Katıldığım tüm kitap fuarlarında tespit ettiğim bazı konuları sizinle paylaşmak istiyorum. Sonrada yazar arkadaşlarımızın kendilerinin de biraz empati yapmasını rica edeceğim. Neden kitaplar yeteri kadar ilgi görmüyor (bazılarına göre satmıyor.)
Kitap fuarların genelinde özellikle ilköğretim, orta öğretim öğrencilerini fuar getiren ve çocuklara eşlik eden öğretmenlerin kitaplara dokunmamaları konusunda uyarıda bulunmaları. Yani çocukları kitap fuarında bile kitaplardan uzak durmaya yönlendiren öğretmenlerimiz var. Bunun tam tersi olması gerekmez mi? ‘Çocuklar, kitapları elinize alın, kapaklarını inceleyin, varsa yazarı ile sohbet edin’ gibi çocukları yönlendirmeleri gerekmez mi?
Elbette doğru olan çocukların kitapları incelemesi, kapaklara bakması, fikrini söylemesi vb. sıralayabiliriz. Öğretmenlerimizin bu davranışlarının doğru olmadığını söyledim. Şimdi yazar tarafından bakalım ve Öğretmenlerin çocuklara neden bu şekilde öneride bulundukları, kitaplardan ve yazarlarından uzaklaştırmaya çalıştıkları. Evet bunu da gözlemledim. Konu sadece öğretmenlerimiz değil. Yazar ve şairlerin de kısmi hataları var. Neler mi?

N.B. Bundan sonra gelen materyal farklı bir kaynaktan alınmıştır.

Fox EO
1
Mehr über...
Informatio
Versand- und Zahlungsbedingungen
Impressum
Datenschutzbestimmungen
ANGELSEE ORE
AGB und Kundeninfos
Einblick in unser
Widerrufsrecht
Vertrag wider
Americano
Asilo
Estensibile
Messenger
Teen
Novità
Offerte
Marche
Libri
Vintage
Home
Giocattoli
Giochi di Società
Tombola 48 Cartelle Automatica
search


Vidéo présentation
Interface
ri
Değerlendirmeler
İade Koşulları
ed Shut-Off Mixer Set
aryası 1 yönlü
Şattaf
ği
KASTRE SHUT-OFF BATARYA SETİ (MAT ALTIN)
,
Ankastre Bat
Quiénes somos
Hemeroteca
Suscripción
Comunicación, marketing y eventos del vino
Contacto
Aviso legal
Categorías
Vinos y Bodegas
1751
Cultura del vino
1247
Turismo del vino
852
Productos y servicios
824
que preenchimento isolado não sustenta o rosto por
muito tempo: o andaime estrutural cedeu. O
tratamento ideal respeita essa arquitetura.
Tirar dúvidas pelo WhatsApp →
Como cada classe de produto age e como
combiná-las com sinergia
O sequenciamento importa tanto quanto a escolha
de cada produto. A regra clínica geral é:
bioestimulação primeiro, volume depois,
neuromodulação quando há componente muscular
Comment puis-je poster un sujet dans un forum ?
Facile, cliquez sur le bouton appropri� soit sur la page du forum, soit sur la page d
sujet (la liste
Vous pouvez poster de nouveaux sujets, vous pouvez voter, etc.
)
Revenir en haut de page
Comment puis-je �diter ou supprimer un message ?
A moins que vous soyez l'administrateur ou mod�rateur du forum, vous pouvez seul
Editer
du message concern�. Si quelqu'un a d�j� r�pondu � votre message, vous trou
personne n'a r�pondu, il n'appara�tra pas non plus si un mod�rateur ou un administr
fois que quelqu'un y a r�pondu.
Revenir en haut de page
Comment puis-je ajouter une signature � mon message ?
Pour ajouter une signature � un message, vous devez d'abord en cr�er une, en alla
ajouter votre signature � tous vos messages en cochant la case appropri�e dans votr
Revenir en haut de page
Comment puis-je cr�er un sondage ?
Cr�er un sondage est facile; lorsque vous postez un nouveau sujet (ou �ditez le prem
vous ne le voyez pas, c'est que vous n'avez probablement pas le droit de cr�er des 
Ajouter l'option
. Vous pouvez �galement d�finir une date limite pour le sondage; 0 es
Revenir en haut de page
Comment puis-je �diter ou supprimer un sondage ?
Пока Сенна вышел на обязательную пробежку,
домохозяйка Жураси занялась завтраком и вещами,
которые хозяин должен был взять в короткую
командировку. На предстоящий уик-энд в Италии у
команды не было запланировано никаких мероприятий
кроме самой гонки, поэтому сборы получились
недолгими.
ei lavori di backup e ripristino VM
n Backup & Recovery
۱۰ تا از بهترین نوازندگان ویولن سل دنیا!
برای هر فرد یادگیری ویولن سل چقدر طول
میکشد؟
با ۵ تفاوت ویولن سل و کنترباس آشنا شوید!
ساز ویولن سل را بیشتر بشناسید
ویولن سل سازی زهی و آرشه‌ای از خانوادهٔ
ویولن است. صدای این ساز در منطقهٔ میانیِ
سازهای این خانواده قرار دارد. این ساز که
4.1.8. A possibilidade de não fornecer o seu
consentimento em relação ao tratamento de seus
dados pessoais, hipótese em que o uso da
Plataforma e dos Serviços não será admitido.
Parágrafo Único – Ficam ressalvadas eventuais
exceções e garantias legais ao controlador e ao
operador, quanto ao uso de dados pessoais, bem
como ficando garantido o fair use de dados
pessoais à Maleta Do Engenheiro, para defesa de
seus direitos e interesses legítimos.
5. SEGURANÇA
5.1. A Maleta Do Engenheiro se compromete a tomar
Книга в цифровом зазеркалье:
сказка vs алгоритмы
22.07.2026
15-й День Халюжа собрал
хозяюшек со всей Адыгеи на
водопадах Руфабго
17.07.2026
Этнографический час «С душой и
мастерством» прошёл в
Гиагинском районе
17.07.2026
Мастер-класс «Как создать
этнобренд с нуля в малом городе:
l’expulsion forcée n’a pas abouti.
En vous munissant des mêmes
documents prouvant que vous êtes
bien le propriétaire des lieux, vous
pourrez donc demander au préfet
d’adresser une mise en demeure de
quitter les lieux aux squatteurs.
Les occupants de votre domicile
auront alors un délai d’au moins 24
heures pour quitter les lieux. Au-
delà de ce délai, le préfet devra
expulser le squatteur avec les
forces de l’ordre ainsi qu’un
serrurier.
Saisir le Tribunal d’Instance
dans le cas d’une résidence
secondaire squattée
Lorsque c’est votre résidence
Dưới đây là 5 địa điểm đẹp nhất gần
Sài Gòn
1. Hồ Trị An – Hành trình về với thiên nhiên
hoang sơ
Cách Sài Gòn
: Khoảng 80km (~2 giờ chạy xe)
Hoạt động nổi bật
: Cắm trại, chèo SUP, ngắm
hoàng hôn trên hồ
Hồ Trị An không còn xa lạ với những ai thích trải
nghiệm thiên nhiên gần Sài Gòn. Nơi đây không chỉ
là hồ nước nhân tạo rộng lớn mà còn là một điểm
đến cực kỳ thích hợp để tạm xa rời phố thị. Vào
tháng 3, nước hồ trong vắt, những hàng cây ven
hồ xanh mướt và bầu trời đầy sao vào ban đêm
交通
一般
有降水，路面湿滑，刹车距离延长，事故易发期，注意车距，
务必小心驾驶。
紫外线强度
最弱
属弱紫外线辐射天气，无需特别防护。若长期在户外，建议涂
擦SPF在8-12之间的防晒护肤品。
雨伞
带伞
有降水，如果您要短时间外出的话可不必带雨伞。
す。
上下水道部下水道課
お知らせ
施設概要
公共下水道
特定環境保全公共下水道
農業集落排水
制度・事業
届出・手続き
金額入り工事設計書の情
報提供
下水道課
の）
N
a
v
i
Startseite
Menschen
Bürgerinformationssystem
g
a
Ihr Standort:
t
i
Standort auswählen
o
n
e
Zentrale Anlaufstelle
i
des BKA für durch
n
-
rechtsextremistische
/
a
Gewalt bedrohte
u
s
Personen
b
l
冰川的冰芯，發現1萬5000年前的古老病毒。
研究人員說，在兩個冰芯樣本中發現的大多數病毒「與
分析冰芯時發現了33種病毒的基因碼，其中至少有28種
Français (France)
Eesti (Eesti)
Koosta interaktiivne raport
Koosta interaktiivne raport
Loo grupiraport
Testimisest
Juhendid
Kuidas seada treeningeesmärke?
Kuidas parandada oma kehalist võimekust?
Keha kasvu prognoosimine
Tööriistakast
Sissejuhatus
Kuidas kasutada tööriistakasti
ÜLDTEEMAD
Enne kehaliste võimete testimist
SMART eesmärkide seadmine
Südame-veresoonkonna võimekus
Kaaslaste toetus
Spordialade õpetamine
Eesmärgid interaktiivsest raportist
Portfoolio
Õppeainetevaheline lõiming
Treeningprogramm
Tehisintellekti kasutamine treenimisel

Öncelikle bir yazar ve şair enflasyonu olduğunu belirtmem gerek. Artık parayı veren herkes yazdıklarını kitap haline getirebiliyor. Kitabı olan kişi yazar ise onlarda yazar sınıfına dahil oluyorlar.
Ancak bazı yazarlar gerçekten bu dünyada bir eseri bulunsun istiyor. Bir sosyal mesaja değinmek istiyor. Edebiyata katkı sunmak istiyor. Çalışmalarını bu gibi sebeplerle kitaplaştırıyor. Bence gerçek yazar olduklarını düşündüğüm sınıf bu sınıf yazarlar.
Birde her ne olursa olsun yazdıklarını kitap haline getirerek kitap satma savaşına girişenler var. Ben biraz burada bu arkadaşların yazarlıkları konusunda düşünceliyim. Pek katılamıyorum onlara. Bu yazar grubuna girenler yazdıkları kitapların içerikleri ile değil, fuar ve kitap etkinliklerinden her önüne gelene kitap satma savaşı ile tanınıyorlar. Zaten her yerde bu tip yazarlar göze batmakta ve gerçekten eser bırakmak için emek veren yazarlar tarafından kınanmaktadırlar. Sadece kitap satmak ve para kazanmak isteyenlerin kendilerince haklı sebepleri olabilir saygı duyarım. Ancak işte bu arkadaşlar hiçbir yaş grubu gözetmeden sadece kitabının satılmasını birinci öncelik gördüklerinden, öğretmen arkadaşlarımızın da bu davranışları tespit ettiklerinden bazı kitap stantlarından öğrencileri uzaklaştırmaktalar.
Yani bir korku romanı yazarının, ilköğretim okulunda öğrenci olan bir çocuğa kitabını imzalamaması gerektiğini söylemek istiyorum. Daha okumayı öğrenmemiş bir çocuğa siz 200 sayfa şiir kitabını satmaya kalkarsanız bu etik olmaz. Siz sadece kitabın parasını almaya çalışıyor olursunuz. Bu bence yazarlık değil. Bu örnekleri çoğaltmak mümkün ancak yeterli olduğunu düşünüyorum. Umarım hem yazarlarımız hep öğretmenlerimiz konuyu anlamışlardır.
Yazarlarımız eserlerini mutlaka uygun yaş grubu öğrencilere imzalamalı, yaş grubu uygun değilse başka bir kitaba yönlendirmeli, işte gerçek yazar bu davranışları sergilemeli. Öğretmenlerimizden de ricam, lütfen fuarlarda çocukları rahat bırakın kitapları incelesinler yazarları ile sohbet etsinler.
Kitap okumadan geçen her gün bir kayıp. Bol bol okumalı her gün birkaç sayfada olsa okuyarak okuma alışkanlığı edinmeli veya okuma alışkanlığımızı geliştirmeliyiz.